EMMA THOMPSON WAS ROBBED OF AN OSCAR!!! LET'S ALL BLAME DISNEY

The Oscar nominations were announced today and for the most part the nominees are not all that big of a surprise. Most had been on either the short or long list as possibilities since the awards season began. For the prognosticators and regular folks like myself the big thing we always wait for is who didn't get nominated. There are always snubs and omissions every year. One deserving actor, director (last years left behinds), writer, etc. So it was this morning when I logged on to see what will make the internet all a twitter to discuss, pick apart, complain and bitch about. And yes, I will be adding my own voice to the muddled mix for what I think ranks right up there with last years director snubs. Of course, by my headline you can tell I mean Emma Thompson's lack of a nomination for her role as P.L. Travers in "Saving Mr. Banks". (I'm not the only one who is perturbed by the way)

As a back story, I only marginally wanted to see the movie. Love Emma, but subject matter, eh. The SO really wanted to see it so we got up early one Saturday and hit up the matinee. Reviews had been mostly positive for the film, I mean it's running 81% on Rotten Tomatoes. For the most part I thought the movie was just okay. Parts of it were slow and really, how many flashbacks do we need to see that here father was an alcoholic, not abusive just decent and misguided, but still--alcoholic. I didn't hate the movie, there were some funny parts and really sad and moving parts. But for me the most interesting and riveting was Emma Thompson as Travers. A woman who, by all accounts, was not nice--to anyone.


Watching movies you have to become invested in the characters, which to me means that they need some kind of redeeming feature no matter how small it is. Ms. Thompson embodied Travers at the start of the movie with a kind of reserved haughtiness that would immediately put one off the character. But that is just the line to draw you in and have you laugh at how absurd her attitude and requests were to the writers and musicians transforming her book into film.
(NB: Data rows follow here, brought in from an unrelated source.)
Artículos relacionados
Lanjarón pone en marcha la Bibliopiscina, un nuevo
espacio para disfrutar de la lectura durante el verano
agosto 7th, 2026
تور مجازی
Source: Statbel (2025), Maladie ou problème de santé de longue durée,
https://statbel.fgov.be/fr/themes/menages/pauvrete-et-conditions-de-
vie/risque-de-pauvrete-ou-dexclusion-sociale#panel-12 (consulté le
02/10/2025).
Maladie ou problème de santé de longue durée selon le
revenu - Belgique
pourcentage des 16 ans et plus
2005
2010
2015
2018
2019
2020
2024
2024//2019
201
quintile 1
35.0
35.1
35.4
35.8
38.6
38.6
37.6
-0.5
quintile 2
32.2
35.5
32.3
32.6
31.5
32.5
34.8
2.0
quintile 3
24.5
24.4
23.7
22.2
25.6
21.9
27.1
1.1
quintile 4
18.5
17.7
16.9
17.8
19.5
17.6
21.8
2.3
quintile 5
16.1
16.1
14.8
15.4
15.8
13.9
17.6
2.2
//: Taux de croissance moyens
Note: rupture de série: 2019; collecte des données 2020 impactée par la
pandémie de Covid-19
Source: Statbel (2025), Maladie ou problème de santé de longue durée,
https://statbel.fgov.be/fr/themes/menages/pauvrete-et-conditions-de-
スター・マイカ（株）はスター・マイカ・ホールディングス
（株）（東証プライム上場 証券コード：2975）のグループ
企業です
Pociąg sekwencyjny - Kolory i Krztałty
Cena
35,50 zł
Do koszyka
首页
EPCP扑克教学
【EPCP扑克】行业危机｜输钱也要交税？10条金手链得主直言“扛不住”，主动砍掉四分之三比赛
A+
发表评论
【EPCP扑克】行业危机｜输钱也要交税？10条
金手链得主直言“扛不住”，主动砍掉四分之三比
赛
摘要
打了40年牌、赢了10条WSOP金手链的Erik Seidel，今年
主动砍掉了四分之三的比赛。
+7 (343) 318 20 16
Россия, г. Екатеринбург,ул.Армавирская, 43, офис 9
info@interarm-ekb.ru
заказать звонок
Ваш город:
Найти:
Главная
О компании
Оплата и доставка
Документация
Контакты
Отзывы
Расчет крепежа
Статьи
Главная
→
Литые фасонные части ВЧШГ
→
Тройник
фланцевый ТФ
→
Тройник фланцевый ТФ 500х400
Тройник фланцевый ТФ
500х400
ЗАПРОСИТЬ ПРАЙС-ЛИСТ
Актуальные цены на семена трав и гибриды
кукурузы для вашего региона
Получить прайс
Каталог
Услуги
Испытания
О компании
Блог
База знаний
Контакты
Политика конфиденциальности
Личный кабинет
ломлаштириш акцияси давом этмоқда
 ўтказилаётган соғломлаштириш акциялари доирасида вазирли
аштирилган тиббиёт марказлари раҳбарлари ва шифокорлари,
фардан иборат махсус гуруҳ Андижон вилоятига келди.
As the film goes on it offers a glimpse, a small one, into her past to help explain why she has become the person she is today. But it's her voiceless expressions when she's alone that make you start to have some empathy for the woman she is. It is a transformation and that is what you look for in a character when watching a movie, well I do anyway. It's hard to become emotionally invested in a character with no redeeming values. I realize the anti-hero is like a new trend in television (House, the new Rake), books (Gone Girl--ugh--hated it) and movies. But for me, if I don't care, I zone out and the whole movies a wash.

It wasn't necessarily a scenery chewing performance and alas that seems to be what the Academy was looking for as the final Best Actress slot went to Meryl Streep who pretty much ate the whole movie with a character that is just abrasive and unlikeable from beginning to end. I like Ms. Streep as much as the next person, she was great in "The Iron Lady", but here this should have been Emma's spot. I guess when it comes down to it we can all just blame Walt Disney. Evidently he didn't like women or Jews and well more than half of Hollywood is one or the other so she was pretty much screwed from the beginning I guess. It's too bad the Golden Globes didn't happen before ballots were due, maybe if they'd seen her performance there, folks would have clamored to have her on the Oscars. It will be interesting to see if she is there as a presenter or observer. More than likely she will stay the same classy British lady she is and hold her head and be there proud to represent. Or maybe she will crash and put them all to shame, either way I will give here a standing ovation for whatever she does.